### Task goal
Look for the string "above" in the data below, and copy each line that holds it.

### Dataset records
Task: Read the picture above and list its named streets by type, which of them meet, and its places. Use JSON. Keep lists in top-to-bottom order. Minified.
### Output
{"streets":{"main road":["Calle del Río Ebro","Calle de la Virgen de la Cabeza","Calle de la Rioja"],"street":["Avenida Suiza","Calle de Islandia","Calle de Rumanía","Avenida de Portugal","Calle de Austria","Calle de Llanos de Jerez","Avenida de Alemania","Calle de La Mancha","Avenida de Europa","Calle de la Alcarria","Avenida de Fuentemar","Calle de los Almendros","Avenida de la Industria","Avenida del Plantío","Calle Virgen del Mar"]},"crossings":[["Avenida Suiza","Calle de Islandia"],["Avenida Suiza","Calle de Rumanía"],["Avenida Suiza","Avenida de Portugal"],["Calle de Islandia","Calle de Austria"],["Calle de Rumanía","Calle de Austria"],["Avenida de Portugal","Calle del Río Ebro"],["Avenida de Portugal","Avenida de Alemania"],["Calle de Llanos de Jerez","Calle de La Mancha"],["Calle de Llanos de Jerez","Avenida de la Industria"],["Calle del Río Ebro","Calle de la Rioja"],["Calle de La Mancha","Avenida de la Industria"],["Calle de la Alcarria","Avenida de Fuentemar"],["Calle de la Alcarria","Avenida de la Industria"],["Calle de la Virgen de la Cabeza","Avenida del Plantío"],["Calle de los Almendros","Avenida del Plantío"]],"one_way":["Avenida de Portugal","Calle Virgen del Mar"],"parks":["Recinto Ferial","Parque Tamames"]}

* * *

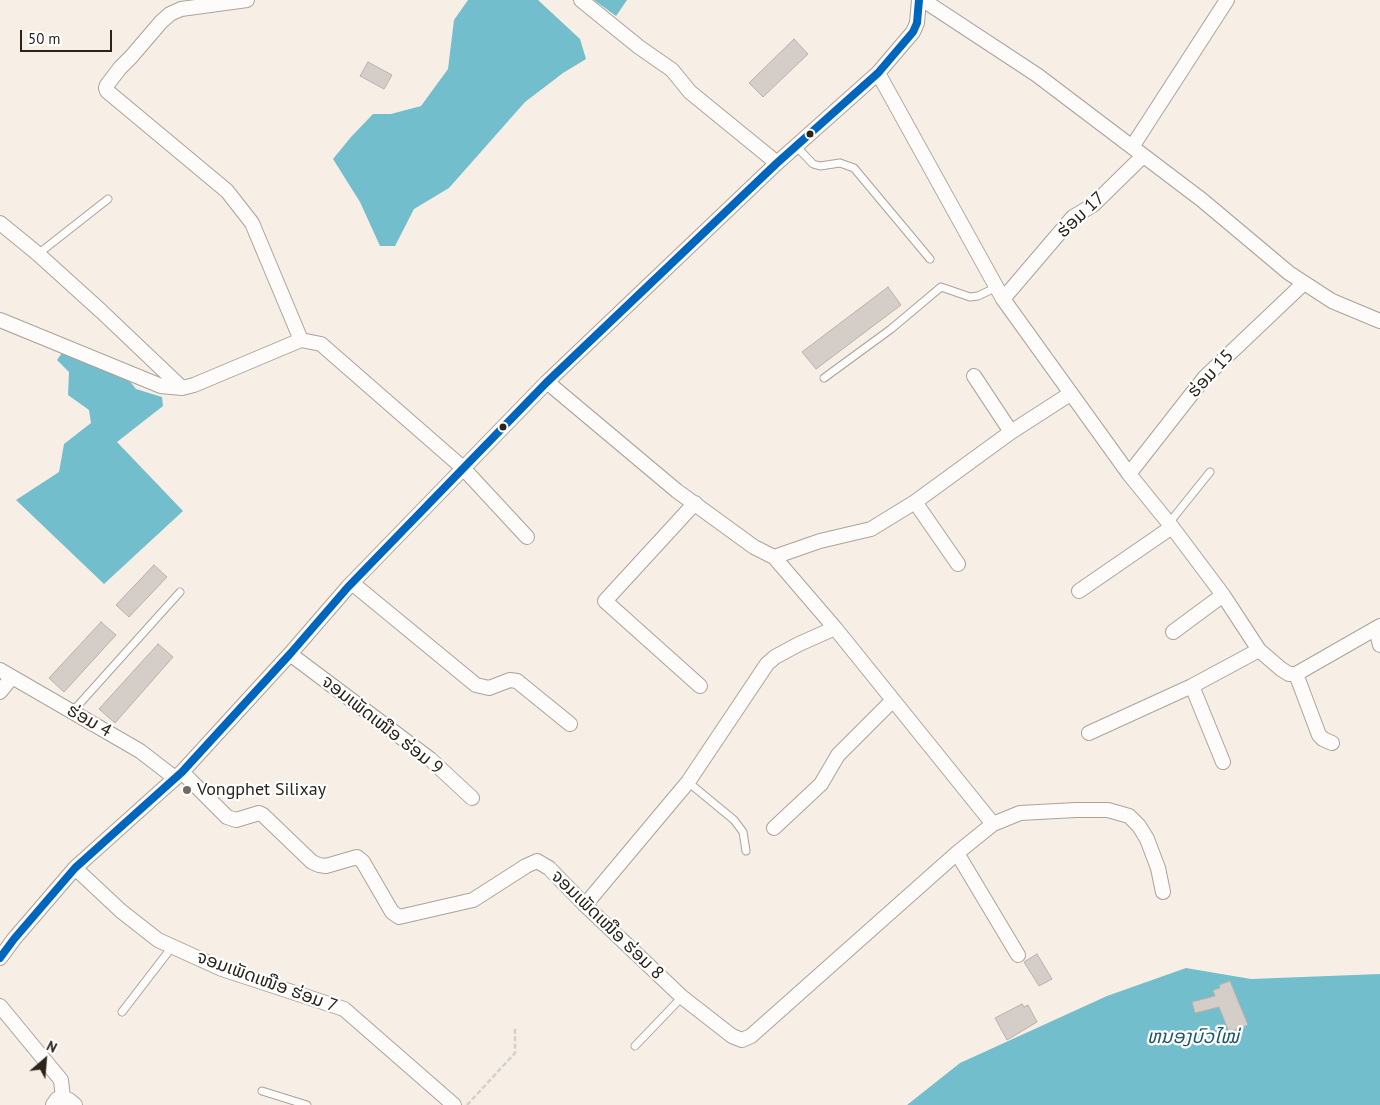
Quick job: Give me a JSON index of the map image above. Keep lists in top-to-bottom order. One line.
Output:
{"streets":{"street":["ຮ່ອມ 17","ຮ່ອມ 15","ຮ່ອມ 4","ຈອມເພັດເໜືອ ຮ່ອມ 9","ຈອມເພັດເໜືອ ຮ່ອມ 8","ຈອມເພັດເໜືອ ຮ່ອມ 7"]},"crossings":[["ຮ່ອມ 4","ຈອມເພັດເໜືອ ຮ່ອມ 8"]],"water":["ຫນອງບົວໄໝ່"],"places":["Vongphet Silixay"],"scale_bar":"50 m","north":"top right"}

### Answer area
Task: Read the picture above and list its named streets by type, which of them meet, and its places. Use JSON. Keep lists in top-to-bottom order. Minified.
Quick job: Give me a JSON index of the map image above. Keep lists in top-to-bottom order. One line.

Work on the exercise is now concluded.